EXERCISE REQUIREMENTS:
1 > From the transcript below, copy the passage between "You know, you have two" and "a revenue synergy.", inclusive.
2 > Answer these questions using the transcript below:
(a) According to Kevin McDonnell, what is being tested in North Dakota, and for what purpose?
(b) Within what time frame is AV pushing to show success at a few sites?
(c) What has happened to the company's total headcount since the BlueHalo deal closed?

------ DOCUMENT TEXT

Either through us directly or through our resellers.

Austin Bohlig
Senior Analyst, Needham

Channel partners. Okay. Another big type of kind of growth opportunity for you guys, which I think investors are curious about. So Golden Dome.

Kevin McDonnell
CFO, AV

Right.

Austin Bohlig
Senior Analyst, Needham

Golden Dome initiative continues to evolve with very large contract opportunity and expanding pools of competitors. Where is AV positioned, and could you just talk through some of your recent deployments related to this initiative?

Kevin McDonnell
CFO, AV

Yeah. We're really excited about it. It's evolving nicely. I mean, we basically have been putting forth the idea that we have the products today to protect the inner layer, the infrastructure in the U.S. to protect our critical sites in the U.S., mostly with counter-UAS capabilities. So we've evolved a program and pitched a program where we have a package for each particular critical infrastructure site and pitched it and say, hey, we can do this today. You can show success in buying, you know, our Titan systems, our lethal effect or DE systems, the LOCUST systems and a lot of our software along with it. We can protect your critical infrastructure today. Let us do that.

Austin Bohlig
Senior Analyst, Needham

And wasn't there a program like, like what are you guys doing in North Dakota? Wasn't there a press release?

Kevin McDonnell
CFO, AV

Right. There's a test. We're testing test equipment up there to show the capabilities of this equipment. Yeah.

Austin Bohlig
Senior Analyst, Needham

So like then like a deployment like rollout, because I think what like investors are trying to figure out, like when does this really start going? Like do you guys have any sense of kind of like a timeline of like more broader deployments related to Golden Dome?

Kevin McDonnell
CFO, AV

I mean, we're pushing to try to do something, show success in the next 12 months with at least a few sites.

Austin Bohlig
Senior Analyst, Needham

Okay. Okay.

Kevin McDonnell
CFO, AV

Yeah.

Austin Bohlig
Senior Analyst, Needham

Okay, so now with just over like six months since the BlueHalo closed, like could you just walk us through some like financial synergies you have seen in both of terms like cost savings and like revenue acceleration?

Kevin McDonnell
CFO, AV

You know, as you know, it wasn't a cost-driven deal.

Austin Bohlig
Senior Analyst, Needham

Yeah.

Kevin McDonnell
CFO, AV

You know, you have two high-growth companies. You know, we're growing in many areas. You know, you have the typical executive synergies and insurance and duplicate costs like that. We really haven't pushed to push a lot of synergies through the organization because we're growing so fast. So we've increased the total headcount of the company during this time. But revenue-wise, Golden Dome would be an example of, you know, the combined company is in a much better position to capture something like that than either company on its own, you know, prior to the merger. So to me, that would be, that comes through. I would put that down as a revenue synergy.

There's a lot of technology synergies happening in the background, but it's hard to say, you know, how those are gonna evolve and what, where the payoffs are really gonna be on those.

------------
------ EXTRACTED DATA

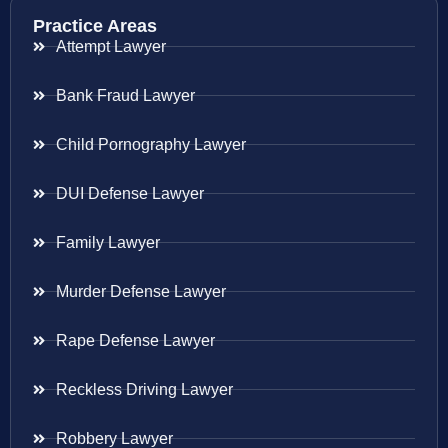
Practice Areas
Attempt Lawyer
Bank Fraud Lawyer
Child Pornography Lawyer
DUI Defense Lawyer
Family Lawyer
Murder Defense Lawyer
Rape Defense Lawyer
Reckless Driving Lawyer
Robbery Lawyer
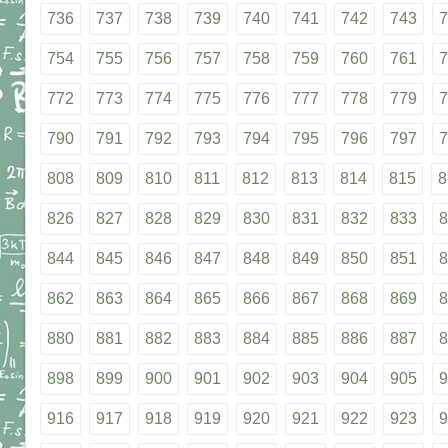
736
737
738
739
740
741
742
743
7
754
755
756
757
758
759
760
761
7
772
773
774
775
776
777
778
779
7
790
791
792
793
794
795
796
797
7
808
809
810
811
812
813
814
815
8
826
827
828
829
830
831
832
833
8
844
845
846
847
848
849
850
851
8
862
863
864
865
866
867
868
869
8
880
881
882
883
884
885
886
887
8
898
899
900
901
902
903
904
905
9
916
917
918
919
920
921
922
923
9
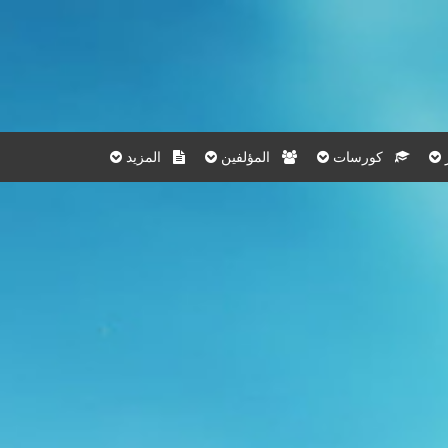
كورسات
المؤلفين
المزيد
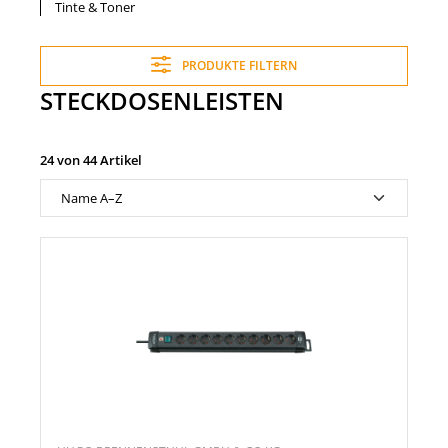
Tinte & Toner
PRODUKTE FILTERN
STECKDOSENLEISTEN
24 von 44 Artikel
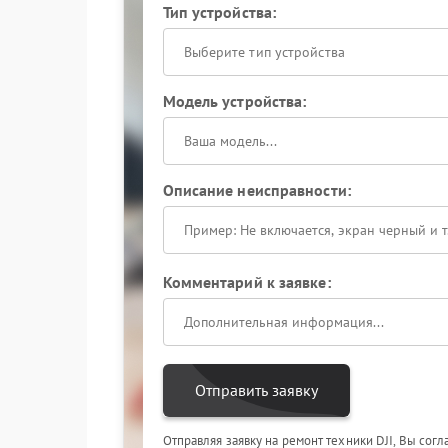
Тип устройства:
Выберите тип устройства
Модель устройства:
Описание неисправности:
Комментарий к заявке:
Отправить заявку
Отправляя заявку на ремонт техники DJI, Вы сог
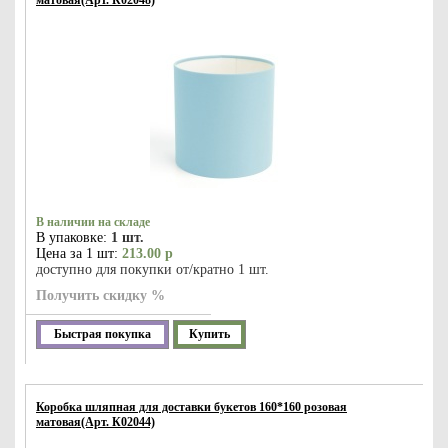
матовая(Арт. К02048)
В наличии на складе
В упаковке:
1 шт.
Цена за 1 шт:
213.00 р
доступно для покупки от/кратно 1 шт.
Получить скидку %
Быстрая покупка
Купить
Коробка шляпная для доставки букетов 160*160 розовая
матовая(Арт. К02044)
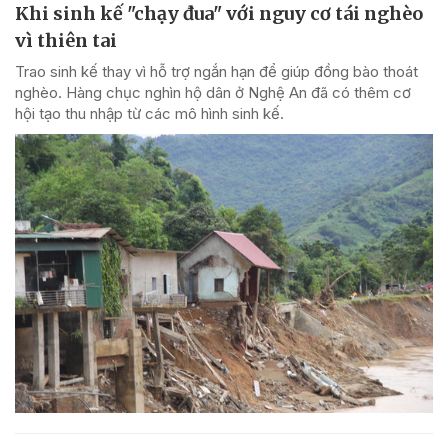
Khi sinh kế "chạy đua" với nguy cơ tái nghèo
vì thiên tai
Trao sinh kế thay vì hỗ trợ ngắn hạn để giúp đồng bào thoát
nghèo. Hàng chục nghìn hộ dân ở Nghệ An đã có thêm cơ
hội tạo thu nhập từ các mô hình sinh kế.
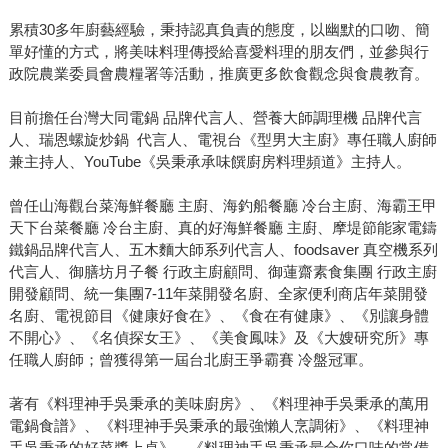
累積30多年廚藝經驗，秉持認真負責的態度，以幽默的口吻、簡
單好懂的方式，將美味料理傳授給喜愛料理的朋友們，並參與行
政院農業委員會農糧署等活動，推廣更多飲食觀念與食農教育。
目前擔任台灣大同電鍋 品牌代言人、營養大師調理機 品牌代言
人、瑞恩螺旋炒鍋 代言人、電視台《型男大主廚》專任職人廚師
兼主持人、YouTube《吳秉承承味饌廚房料理頻道》主持人。
曾任山海觀台菜海鮮餐廳 主廚、海釣船餐廳 冷台主廚、海霸王甲
天下台菜餐廳 冷台主廚、真的好海鮮餐廳 主廚、摩堤節能家電鑄
鐵鍋品牌代言人、五木麵大師系列代言人、foodsaver 真空機系列
代言人、御膳坊月子餐 行政主廚顧問、御蓮齋素食集團 行政主廚
開發顧問、統一集團7-11年菜開發名廚、全家便利商店年菜開發
名廚、電視節目《健康好食在》、《食在有健康》、《別讓身體
不開心》、《名偵探女王》、《美食鳳味》及《大嫂研究所》專
任職人廚師；曾獲得第一屆台北廚王爭霸賽 冷盤冠軍。
著有《料理神手吳秉承的美味廚房》、《料理神手吳秉承的萬用
電鍋食譜》、《料理神手吳秉承的最強懶人烹調術》、《料理神
手吳秉承的好菜醬上桌》、《料理神手吳秉承最合你口味的常備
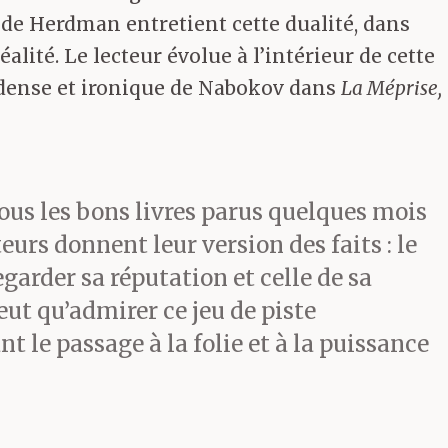
 de Herdman entretient cette dualité, dans
lité. Le lecteur évolue à l’intérieur de cette
re dense et ironique de Nabokov dans
La Méprise,
tous les bons livres parus quelques mois
rs donnent leur version des faits : le
arder sa réputation et celle de sa
peut qu’admirer ce jeu de piste
t le passage à la folie et à la puissance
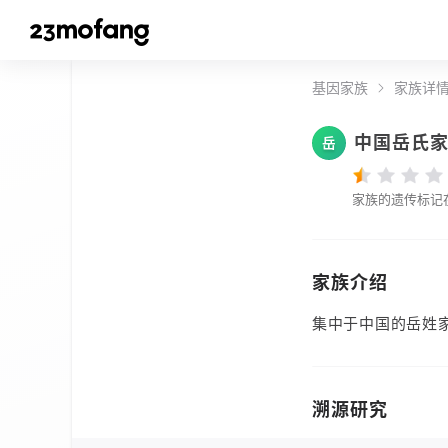
基因家族
家族详
中国岳氏
岳
家族的遗传标记
家族介绍
集中于中国的岳姓
溯源研究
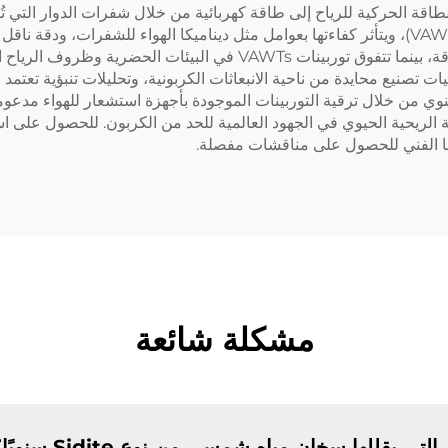
لطاقة الحركية للرياح إلى طاقة كهربائية من خلال شفرات الدوار التي تُدي
التطبيقات ذات المقياس الكبير بسبب إنتاجها الأعلى للطاقة، بينما تتفو
ت تصنيع محايدة من ناحية الانبعاثات الكربونية، وتحليلات تنبؤية تعتم
بة 20% في إنتاج الطاقة السنوي من خلال ترقية التوربينات الموجودة بأجهزة استشعار ل
الريحية الحيوي في الجهود العالمية للحد من الكربون. للحصول على اس
نا الفني للحصول على مناقشات مفصلة.
مشكلة شائعة
 يقللها سخان مياه شمسي من نوع Sidite سنويًا؟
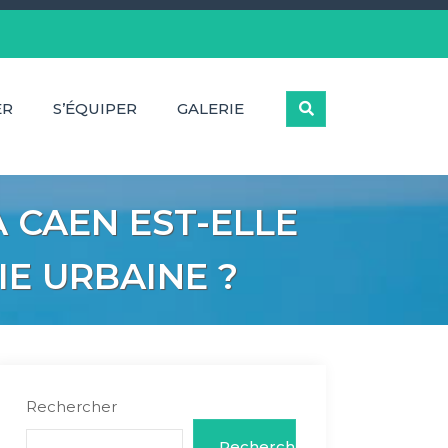
ER
S’ÉQUIPER
GALERIE
 CAEN EST-ELLE
IE URBAINE ?
Rechercher
Rechercher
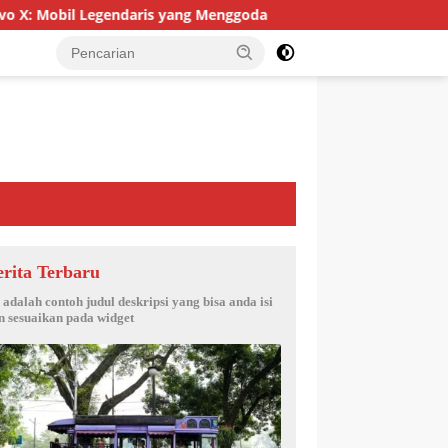
gendaris yang Menggoda
Mengenal Lebih Dekat Mobil Spo
erita Terbaru
i adalah contoh judul deskripsi yang bisa anda isi
n sesuaikan pada widget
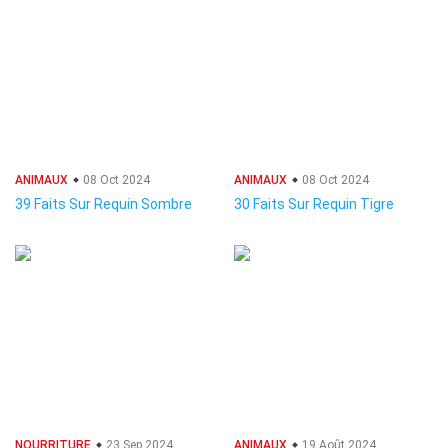
ANIMAUX
08 Oct 2024
ANIMAUX
08 Oct 2024
39 Faits Sur Requin Sombre
30 Faits Sur Requin Tigre
NOURRITURE
23 Sep 2024
ANIMAUX
19 Août 2024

------------

YOUR WRITTEN ANSWERS:
1 >
You know, you have two high-growth companies. You know, we're growing in many areas. You know, you have the typical executive synergies and insurance and duplicate costs like that. We really haven't pushed to push a lot of synergies through the organization because we're growing so fast. So we've increased the total headcount of the company during this time. But revenue-wise, Golden Dome would be an example of, you know, the combined company is in a much better position to capture something like that than either company on its own, you know, prior to the merger. So to me, that would be, that comes through. I would put that down as a revenue synergy.

2 >
(a) Test equipment is being tested there to show its capabilities.
(b) The next 12 months.
(c) It has increased.